Other topics to be addressed at the conference include current U.S. and international regulatory frameworks for nanomedicines and the future needs ahead, additional safety and toxicity research needed to determine unknown properties of nanomaterials and lessons learned from featured drug development case studies of nanomedicines. The conference, sponsored by Teva Pharmaceuticals, will conclude with a panel discussion to bring together both scientific and regulatory perspectives.
The use of nanopore technology aimed at more accurate and efficient DNA sequencing is the main focus of grants awarded by the U.S. National Institutes of Health. The grants of nearly $17 million to eight research teams are the latest awarded through the National Human Genome Research Institute (NHGRI)'s Advanced DNA Sequencing Technology program.
Nanopore-based DNA sequencing concepts usually involve one of the DNA strands passing through the nanopore sensor, where the individual nucleotides (DNA building blocks) are distinguished from each other. This technology offers many potential advantages over current DNA sequencing methods—real-time sequencing of single DNA molecules at low cost and the ability for the same molecule to be reassessed over and over again—according to Dr. Jeffery A. Schloss, program director for the NHGRI's Advanced DNA Sequencing Technology program and director of the Division of Genome Sciences.
One of the grants is for the research team of Dr.

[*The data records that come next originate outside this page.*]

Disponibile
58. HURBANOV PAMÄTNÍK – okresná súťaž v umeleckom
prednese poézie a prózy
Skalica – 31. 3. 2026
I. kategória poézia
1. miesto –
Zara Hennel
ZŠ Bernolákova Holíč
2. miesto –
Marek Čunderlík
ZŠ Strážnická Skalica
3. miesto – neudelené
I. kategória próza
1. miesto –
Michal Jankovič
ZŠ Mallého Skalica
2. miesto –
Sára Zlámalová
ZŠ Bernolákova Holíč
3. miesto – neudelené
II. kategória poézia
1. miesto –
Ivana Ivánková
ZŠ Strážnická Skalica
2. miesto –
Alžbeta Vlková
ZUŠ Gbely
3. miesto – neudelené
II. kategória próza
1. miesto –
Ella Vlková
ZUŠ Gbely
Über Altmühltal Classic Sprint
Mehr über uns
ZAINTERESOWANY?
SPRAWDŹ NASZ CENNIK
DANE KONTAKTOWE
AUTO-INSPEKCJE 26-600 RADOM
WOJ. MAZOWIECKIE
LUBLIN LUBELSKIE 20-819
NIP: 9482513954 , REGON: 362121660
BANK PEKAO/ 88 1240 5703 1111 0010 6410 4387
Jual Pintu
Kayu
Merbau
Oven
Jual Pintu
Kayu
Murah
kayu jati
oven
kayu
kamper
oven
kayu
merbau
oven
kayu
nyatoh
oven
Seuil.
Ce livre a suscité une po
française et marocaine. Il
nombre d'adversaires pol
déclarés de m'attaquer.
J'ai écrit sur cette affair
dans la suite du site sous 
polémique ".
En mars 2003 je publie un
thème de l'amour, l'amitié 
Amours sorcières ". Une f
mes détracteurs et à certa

Theofilos Kotseroglou of Eve Biomedical in Mountain View, Calif., to develop a DNA sequencing system that can sequence an entire human genome for under $100. The overall system will be based on using light to sequence DNA on a cell phone camera chip.
In another nanomedicine development, Dr. Jean-Sebastien Garrigue, research and development director at Santen SAS, is leading a research team to develop ophthalmic pharmaceutical products based on innovative drug delivery systems, specifically nanoemulsions. The company applies a technology platform for topical delivery on the ocular surface with cationic nanoemulsions and works on a treatment that can be injected inside the eye as a potential cure for retinal disease.
Garrigue, who is using Nanoparticle Tracking Analysis (NTA) from NanoSight, says, "We needed more accurate equipment to measure the size of our nanoemulsions, to distinguish the different populations and to link the size of the nanoemulsions to their biological efficacy. Also, with NTA we are now able to count nanodroplets in a sample."
Garrigue adds that NTA helps his team to fine-tune measurement, identify subpopulations and differentiate crystals from nanodroplets of emulsions. NTA detects and visualizes populations of nanoparticles in liquids down to 10 nm, measures concentration and differentiates suitably labeled particles within complex background suspensions. It is used in the development of drug delivery systems, viral vaccines and the field of nanotoxicology, as well as biodiagnostics.
By reducing the size of particles needed to conduct analysis and treatment procedures, nanotechnology can save materials costs and limit the possibility of toxicity. It can deal with subpopulations, enhancing accuracy. Once the appropriate regulations are established, nanotechnology is likely to become more prevalent in drug discovery and drug delivery.